The NCAA can use the settlement as a legal defense, but a defense is only as persuasive as found by a court. A defense is not an antitrust immunity or exemption. It’s also not as if the House settlement has dissuaded the filing of antitrust lawsuits. Since Wilken granted preliminary approval last October, Vanderbilt QB Diego Pavia has challenged NCAA eligibility restrictions on JUCO transfers on antitrust grounds and Southern Mississippi basketball player John Wade III has challenged the NCAA’s five-year eligibility period on antitrust grounds.
The timing of the DOJ’s filing is important for at least a few reasons.
First, the filing was made with less than three days to go before President-elect Donald Trump is sworn in as the 47th president of the United States. Trump, his nominee for U.S. attorney general, Pam Bondi, and incoming attorneys for the DOJ’s antitrust division might not agree with the DOJ’s position as expressed in Friday’s statement and could withdraw or amend the statement.
Trump’s DOJ, including its antitrust division, will also take months to fill out. The U.S. Senate must confirm Trump’s nominee for the assistant AG of the antitrust division (Gail Slater) and positions in that department will gradually be filled. Time is of the essence: Wilken is set to decide on final approval after a hearing 11 weeks from now.

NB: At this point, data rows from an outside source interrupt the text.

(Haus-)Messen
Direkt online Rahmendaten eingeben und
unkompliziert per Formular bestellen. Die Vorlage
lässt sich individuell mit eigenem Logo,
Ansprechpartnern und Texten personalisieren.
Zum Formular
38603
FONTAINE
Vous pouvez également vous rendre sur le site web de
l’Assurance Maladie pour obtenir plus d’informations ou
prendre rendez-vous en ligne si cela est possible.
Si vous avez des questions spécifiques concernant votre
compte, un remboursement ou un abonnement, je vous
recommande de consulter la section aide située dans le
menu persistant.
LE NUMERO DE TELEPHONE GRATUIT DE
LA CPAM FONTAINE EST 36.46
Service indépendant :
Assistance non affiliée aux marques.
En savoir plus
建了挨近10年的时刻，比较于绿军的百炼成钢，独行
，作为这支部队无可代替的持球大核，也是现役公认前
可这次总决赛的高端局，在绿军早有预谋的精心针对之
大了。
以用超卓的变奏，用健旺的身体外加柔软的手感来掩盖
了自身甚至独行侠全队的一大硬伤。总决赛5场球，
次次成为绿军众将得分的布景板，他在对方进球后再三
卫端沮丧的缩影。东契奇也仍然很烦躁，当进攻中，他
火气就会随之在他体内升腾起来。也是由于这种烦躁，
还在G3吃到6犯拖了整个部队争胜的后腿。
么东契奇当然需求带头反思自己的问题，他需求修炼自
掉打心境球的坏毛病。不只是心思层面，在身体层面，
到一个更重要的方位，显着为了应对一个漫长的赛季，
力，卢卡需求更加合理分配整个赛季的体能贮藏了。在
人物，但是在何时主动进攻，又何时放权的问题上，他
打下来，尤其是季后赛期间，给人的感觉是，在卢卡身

Trump’s DOJ might not be ready to express a viewpoint by then. This could create an uncertain landscape for Wilken to know the DOJ’s position, which could make the DOJ’s filing on Friday seem less authoritative.

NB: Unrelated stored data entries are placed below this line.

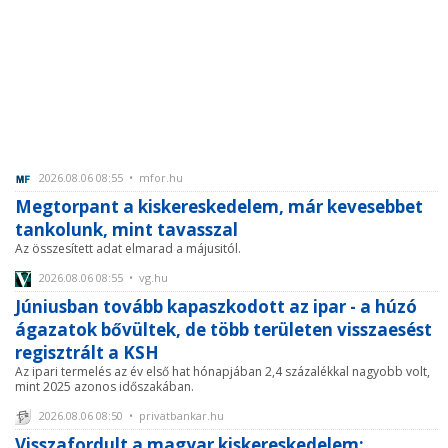
2026.08.06 08:55 • mfor.hu
Megtorpant a kiskereskedelem, már kevesebbet
tankolunk, mint tavasszal
Az összesített adat elmarad a májusitól.
2026.08.06 08:55 • vg.hu
Júniusban tovább kapaszkodott az ipar - a húzó
ágazatok bővültek, de több területen visszaesést
regisztrált a KSH
Az ipari termelés az év első hat hónapjában 2,4 százalékkal nagyobb volt,
mint 2025 azonos időszakában.
2026.08.06 08:50 • privatbankar.hu
Visszafordult a magyar kiskereskedelem: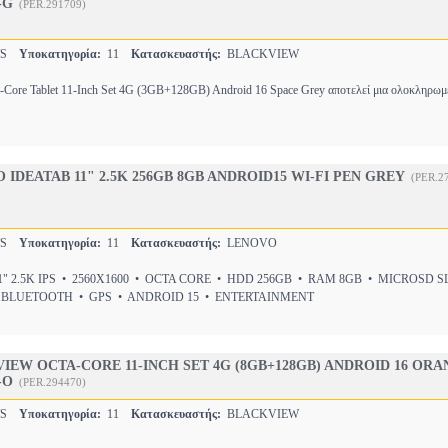
-G
(PER.291709)
TS
Υποκατηγορία:
11
Κατασκευαστής:
BLACKVIEW
re Tablet 11-Inch Set 4G (3GB+128GB) Android 16 Space Grey αποτελεί μια ολοκληρωμέ
IDEATAB 11" 2.5K 256GB 8GB ANDROID15 WI-FI PEN GREY
(PER.2
TS
Υποκατηγορία:
11
Κατασκευαστής:
LENOVO
" 2.5K IPS • 2560X1600 • OCTA CORE • HDD 256GB • RAM 8GB • MICROSD 
 BLUETOOTH • GPS • ANDROID 15 • ENTERTAINMENT
IEW OCTA-CORE 11-INCH SET 4G (8GB+128GB) ANDROID 16 OR
-O
(PER.294470)
TS
Υποκατηγορία:
11
Κατασκευαστής:
BLACKVIEW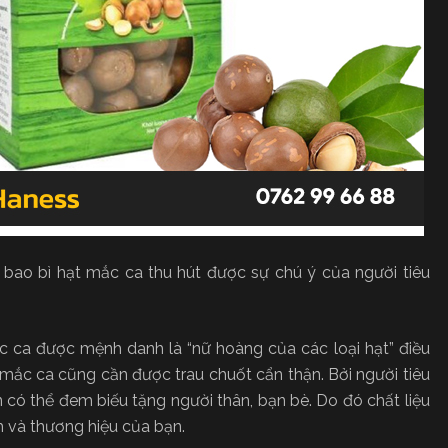
 bao bì hạt mắc ca thu hút được sự chú ý của người tiêu
 ca được mệnh danh là “nữ hoàng của các loại hạt” điều
 mắc ca cũng cần được trau chuốt cẩn thận. Bởi người tiêu
ó thể đem biếu tặng người thân, bạn bè. Do đó chất liệu
m và thương hiệu của bạn.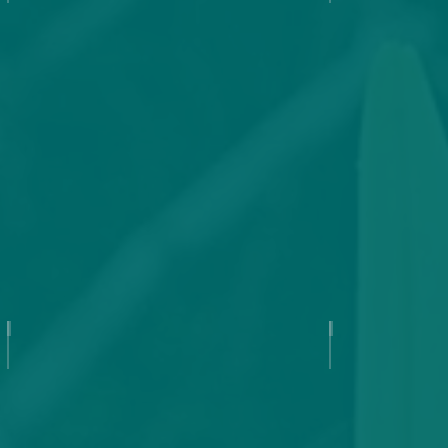
Agressively Feminine
Aladdin's 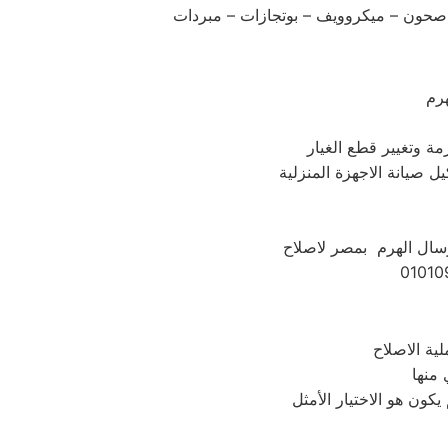
 صحون – ميكروويف – بوتجازات – مبردات
رم
مة وتغيير قطع الغيار
ل صيانة الاجهزة المنزلية
فرسال الهرم بمصر لاصلاح
 منها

Second, the timing of the DOJ’s statement could deflate its legal arguments. The DOJ could have raised these same points last year, including before Wilken granted preliminary approval in October, but waited until the final hours of the Biden administration. Those points were also already raised by seven former and current D-I athletes in their court filing last October, which might have been a better time for the DOJ to weigh in. Rushing to file the statement before Trump takes office could be interpreted as the DOJ, under the leadership of President Joe Biden and Attorney General Merrick Garland, believing Trump and Bondi hold different views.

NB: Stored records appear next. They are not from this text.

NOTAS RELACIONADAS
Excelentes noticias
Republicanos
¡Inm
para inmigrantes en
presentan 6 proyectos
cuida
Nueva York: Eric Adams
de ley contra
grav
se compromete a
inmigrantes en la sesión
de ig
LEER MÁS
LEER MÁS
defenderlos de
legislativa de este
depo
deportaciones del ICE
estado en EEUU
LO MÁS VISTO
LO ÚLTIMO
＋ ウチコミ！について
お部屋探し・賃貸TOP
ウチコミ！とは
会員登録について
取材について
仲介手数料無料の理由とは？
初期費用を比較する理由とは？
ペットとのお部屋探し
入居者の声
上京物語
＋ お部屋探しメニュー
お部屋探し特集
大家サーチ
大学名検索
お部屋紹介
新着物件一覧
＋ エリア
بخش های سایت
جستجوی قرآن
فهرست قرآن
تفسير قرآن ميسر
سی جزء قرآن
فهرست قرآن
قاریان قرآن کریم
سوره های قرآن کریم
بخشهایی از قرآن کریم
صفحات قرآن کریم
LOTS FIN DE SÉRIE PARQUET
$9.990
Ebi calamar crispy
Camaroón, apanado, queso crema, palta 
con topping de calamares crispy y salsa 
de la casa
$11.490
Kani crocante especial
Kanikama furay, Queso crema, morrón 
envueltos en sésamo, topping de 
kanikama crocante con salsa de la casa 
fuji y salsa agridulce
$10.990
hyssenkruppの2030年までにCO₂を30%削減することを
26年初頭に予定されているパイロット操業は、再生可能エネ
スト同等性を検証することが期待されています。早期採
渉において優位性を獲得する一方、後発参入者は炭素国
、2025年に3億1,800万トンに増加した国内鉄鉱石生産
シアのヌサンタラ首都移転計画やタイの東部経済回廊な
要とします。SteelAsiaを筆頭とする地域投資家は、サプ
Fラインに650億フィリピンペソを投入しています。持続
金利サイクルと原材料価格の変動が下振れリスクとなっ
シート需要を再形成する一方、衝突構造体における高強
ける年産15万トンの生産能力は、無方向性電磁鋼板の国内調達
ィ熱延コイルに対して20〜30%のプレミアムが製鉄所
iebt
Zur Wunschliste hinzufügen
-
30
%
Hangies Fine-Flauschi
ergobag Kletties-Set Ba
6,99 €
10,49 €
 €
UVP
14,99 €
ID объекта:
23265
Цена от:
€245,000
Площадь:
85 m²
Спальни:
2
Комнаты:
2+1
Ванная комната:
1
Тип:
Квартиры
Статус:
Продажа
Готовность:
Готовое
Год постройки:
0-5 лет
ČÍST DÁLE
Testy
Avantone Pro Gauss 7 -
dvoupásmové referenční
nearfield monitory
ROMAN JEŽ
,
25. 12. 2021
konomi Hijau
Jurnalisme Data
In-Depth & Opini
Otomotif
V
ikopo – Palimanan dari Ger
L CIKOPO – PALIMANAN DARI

Lastly, it’s telling that while the DOJ opines the House settlement doesn’t do enough for college athletes because of underlying antitrust concerns, the DOJ hasn’t sued the NCAA over those concerns. The DOJ, while under the leadership of Democratic and Republican presidents, could have challenged these rules at various points over the last 70 years. In fairness to the current DOJ, it did join a lawsuit (Ohio v. NCAA) last year over NCAA transfer rules. And in 1998, the DOJ sued the NCAA under the Americans with Disabilities Act over treatment of college athletes with learning disabilities. But the DOJ could have, and didn’t, challenge numerous other NCAA rules in recent decades as the same college athletes at “big time” programs generated massive revenues for their schools and weren’t paid.